We started down the path of creating an Android application that utilized Amazon Kinesis Video Streams to provide real-time audio translations of user's native spoken language into the connected party's native language. This resulted in the discovery of several limitations of current technology; including network and bandwidth constraints that would be significant issues in third-world countries.
Our final inspiration was based on the paradigm used by WhatsApp; where user's send short video or audio messages to each other. This paradigm is already popular in many of the countries covered by Compassion's host organizations.
What it does
Our final solution receives text and video SMS/MMS messages from a user (either Sponsor or Sponsored child) to an anonymized phone number (which can be shared in a many-to-many relationship), translates these messages between the user and target's native languages, and then sends the target a series of messages with content based on the original input. For cases where a video is sent, then two messages are received by the target; the first is the original video, the second is a Polly voice audio file with a translated version of the audio from the video. In the case
How we built it
We used Twilio for the input and output endpoints for text messages, which allows for anonymous sourcing for both parties. For the processing, Twilio calls the AWS API Gateway, which in turn calls a Lambda function to upload the SMS/MMS contents to an S3 bucket. A Lambda triggers on upload to the S3 bucket, resulting in the AWS Transcribe service being called. This causes a new text document to be uploaded into a staging bucket, which is in turn translated utilizing AWS Translate. The translated text is insert into a DynamoDB table, flagged for moderation if required based on keyword analysis. The translated text is then sent to AWS Polly for creation of the associated audio files. Lambda is then used to tell Twilio to send an SMS/MMS to the target user with the associated audio files and original video.
Challenges we ran into
With the original approach, latency...latency and more latency.

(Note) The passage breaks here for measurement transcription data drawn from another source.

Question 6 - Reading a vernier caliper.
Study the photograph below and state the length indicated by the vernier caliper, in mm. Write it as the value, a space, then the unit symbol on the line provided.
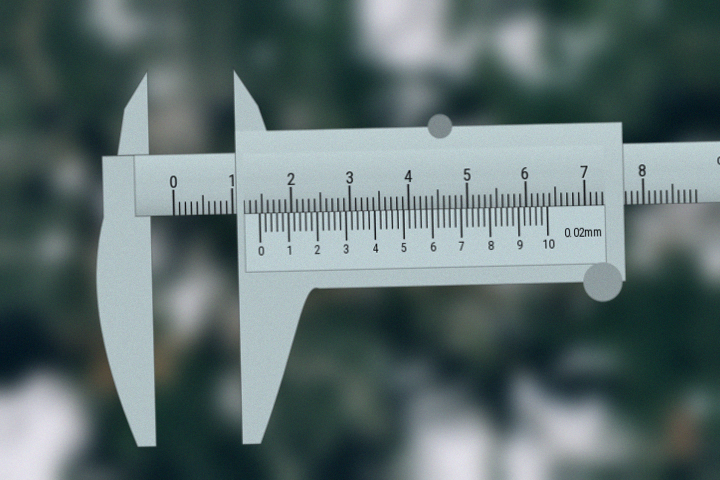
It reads 14.6 mm
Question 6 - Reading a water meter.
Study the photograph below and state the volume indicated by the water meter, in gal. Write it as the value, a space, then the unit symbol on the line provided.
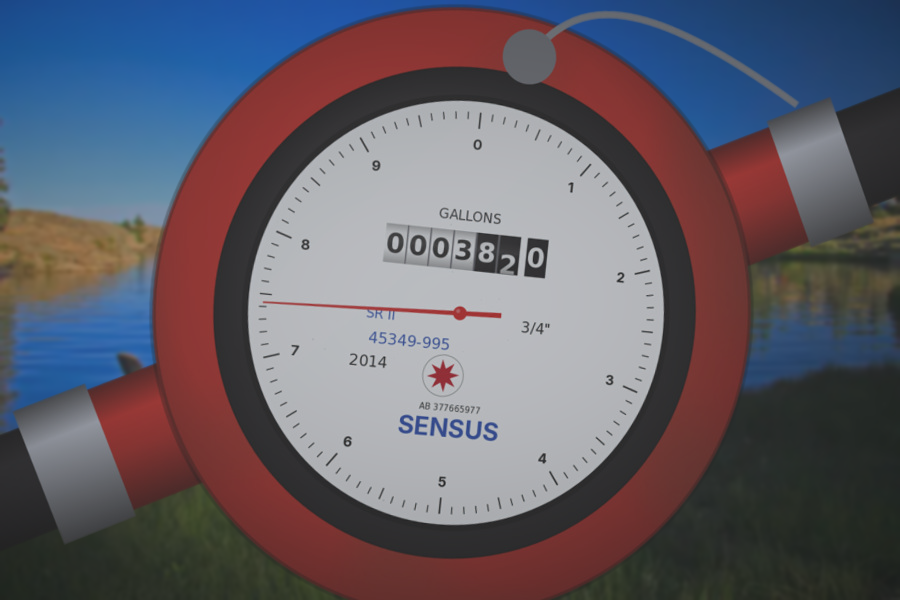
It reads 3817.4 gal
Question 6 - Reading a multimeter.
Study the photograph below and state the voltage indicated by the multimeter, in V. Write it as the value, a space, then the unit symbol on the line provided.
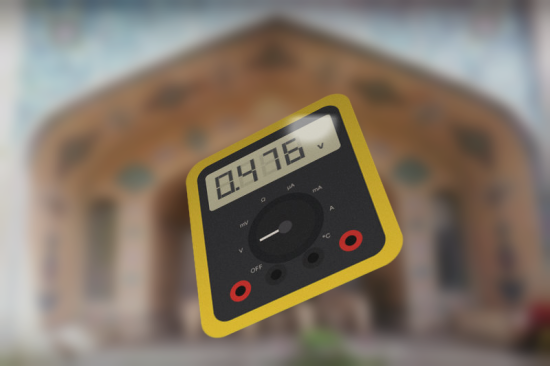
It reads 0.476 V
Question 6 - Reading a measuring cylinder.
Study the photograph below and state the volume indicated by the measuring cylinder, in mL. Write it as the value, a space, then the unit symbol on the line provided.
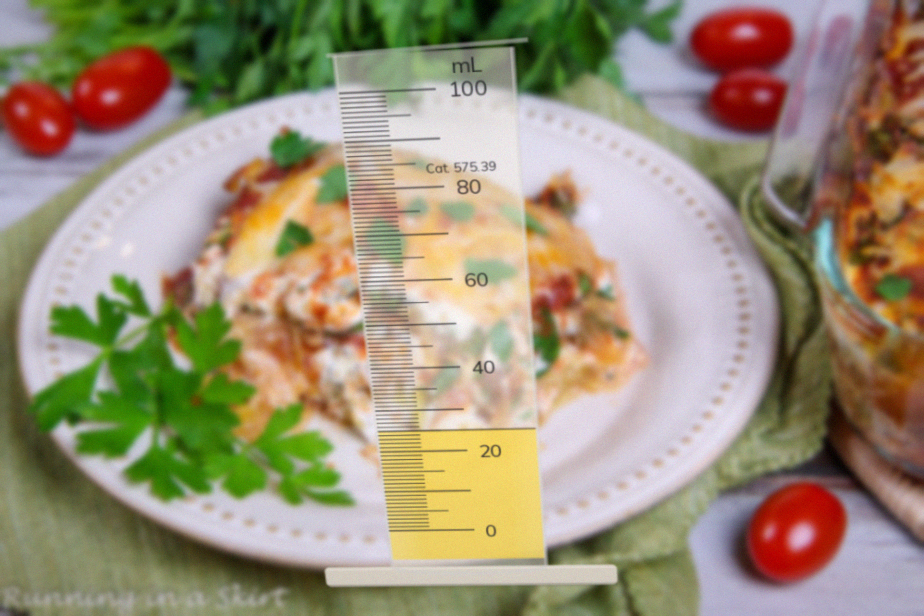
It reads 25 mL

With the updated approach, the main issues were with validating the input and output formats were compatible with Twilio's MMS support.

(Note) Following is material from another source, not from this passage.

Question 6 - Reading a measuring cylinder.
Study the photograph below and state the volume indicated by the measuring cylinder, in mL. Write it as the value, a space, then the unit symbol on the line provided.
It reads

Accomplishments that we are proud of
What we learned
Twilio's API, Serverless NodeJS, Polly, Translate, Kinesis Video Streams, Transcribe
What's next for Project Mind Stone
- Extend moderation application to include mapping of sponsor child to a given phone number ** Requires data from Compassion; need max count of sponsored children by sponsor
- Extend moderation application to ‘login child’ at host location to particular device
- Queue offline message until child is assigned temporary device
- Screen video messages for explicit content both directions